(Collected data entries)
— begin —

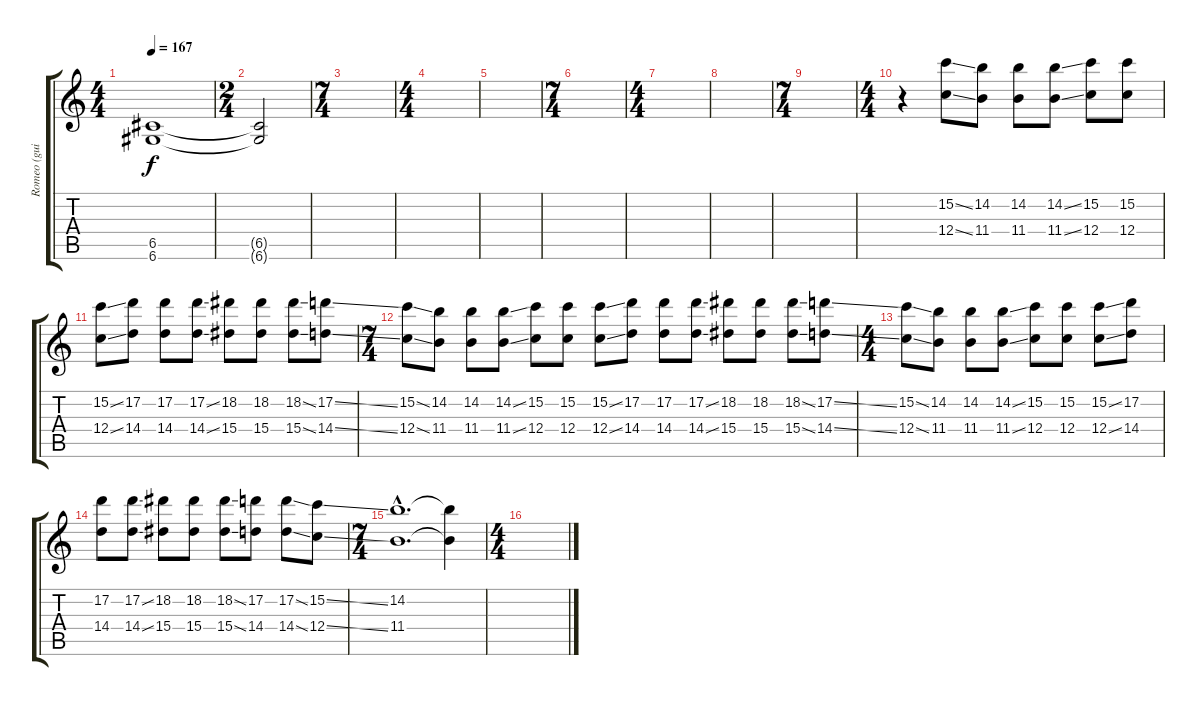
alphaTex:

\track ("Romeo (guitar I)" "Romeo (gui") {instrument distortionguitar}
\staff {score tabs}
\tuning (D4 A3 F3 C3 G2 D2) {hide}
\ts (4 4)
\tempo 167
\clef g2
\ks c
(6.5{t} 6.6{t}).1{dy f} |
\ts (2 4)
(6.5{t} 6.6{t}).2 |
\ts (7 4)
|
\ts (4 4)
|
|
\ts (7 4)
|
\ts (4 4)
|
|
\ts (7 4)
|
\ts (4 4)
r.4 (15.2{ss} 12.4{ss}).8{volume 11} (14.2 11.4).8 (14.2 11.4).8 (14.2{ss} 11.4{ss}).8 (15.2 12.4).8 (15.2 12.4).8 |
(15.2{ss} 12.4{ss}).8 (17.2 14.4).8 (17.2 14.4).8 (17.2{ss} 14.4{ss}).8 (18.2 15.4).8 (18.2 15.4).8 (18.2{ss} 15.4{ss}).8 (17.2{ss} 14.4{ss}).8 |
\ts (7 4)
(15.2{ss} 12.4{ss}).8 (14.2 11.4).8 (14.2 11.4).8 (14.2{ss} 11.4{ss}).8 (15.2 12.4).8 (15.2 12.4).8 (15.2{ss} 12.4{ss}).8 (17.2 14.4).8 (17.2 14.4).8 (17.2{ss} 14.4{ss}).8 (18.2 15.4).8 (18.2 15.4).8 (18.2{ss} 15.4{ss}).8 (17.2{ss} 14.4{ss}).8 |
\ts (4 4)
(15.2{ss} 12.4{ss}).8 (14.2 11.4).8 (14.2 11.4).8 (14.2{ss} 11.4{ss}).8 (15.2 12.4).8 (15.2 12.4).8 (15.2{ss} 12.4{ss}).8 (17.2 14.4).8 |
(17.2 14.4).8 (17.2{ss} 14.4{ss}).8 (18.2 15.4).8 (18.2 15.4).8 (18.2{ss} 15.4{ss}).8 (17.2 14.4).8 (17.2{ss} 14.4{ss}).8 (15.2{ss} 12.4{ss}).8 |
\ts (7 4)
(14.2{hac} 11.4{hac}).1{d} (14.2{t} 11.4{t}).4 |
\ts (4 4)
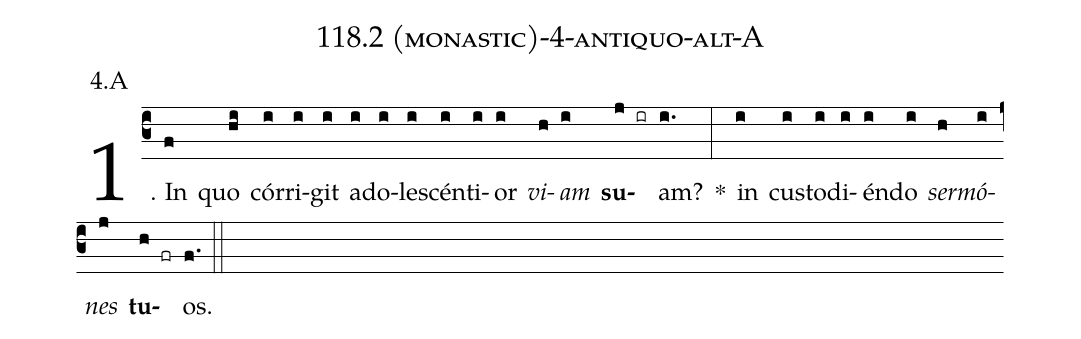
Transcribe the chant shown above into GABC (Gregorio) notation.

name: 118.2 (monastic)-4-antiquo-alt-A;
annotation: 4.A;
%%
(c3)1. In(f) quo(hi) cór(i)ri(i)git(i) ad(i)o(i)le(i)scén(i)ti(i)or(i) <i>vi</i>(h)<i>am</i>(i) <b>su</b>(j ir)am?(i.) *(:) in(i) cus(i)to(i)di(i)én(i)do(i) <i>ser</i>(h)<i>mó</i>(i)<i>nes</i>(j) <b>tu</b>(h fr)os.(f.) (::)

— end —

Task to complete: Write out the stretch from the line containing "name: 118.2 (monastic)-4-antiquo-alt-A;" through the end of the records, word for word.

Written response:
name: 118.2 (monastic)-4-antiquo-alt-A;
annotation: 4.A;
%%
(c3)1. In(f) quo(hi) cór(i)ri(i)git(i) ad(i)o(i)le(i)scén(i)ti(i)or(i) <i>vi</i>(h)<i>am</i>(i) <b>su</b>(j ir)am?(i.) *(:) in(i) cus(i)to(i)di(i)én(i)do(i) <i>ser</i>(h)<i>mó</i>(i)<i>nes</i>(j) <b>tu</b>(h fr)os.(f.) (::)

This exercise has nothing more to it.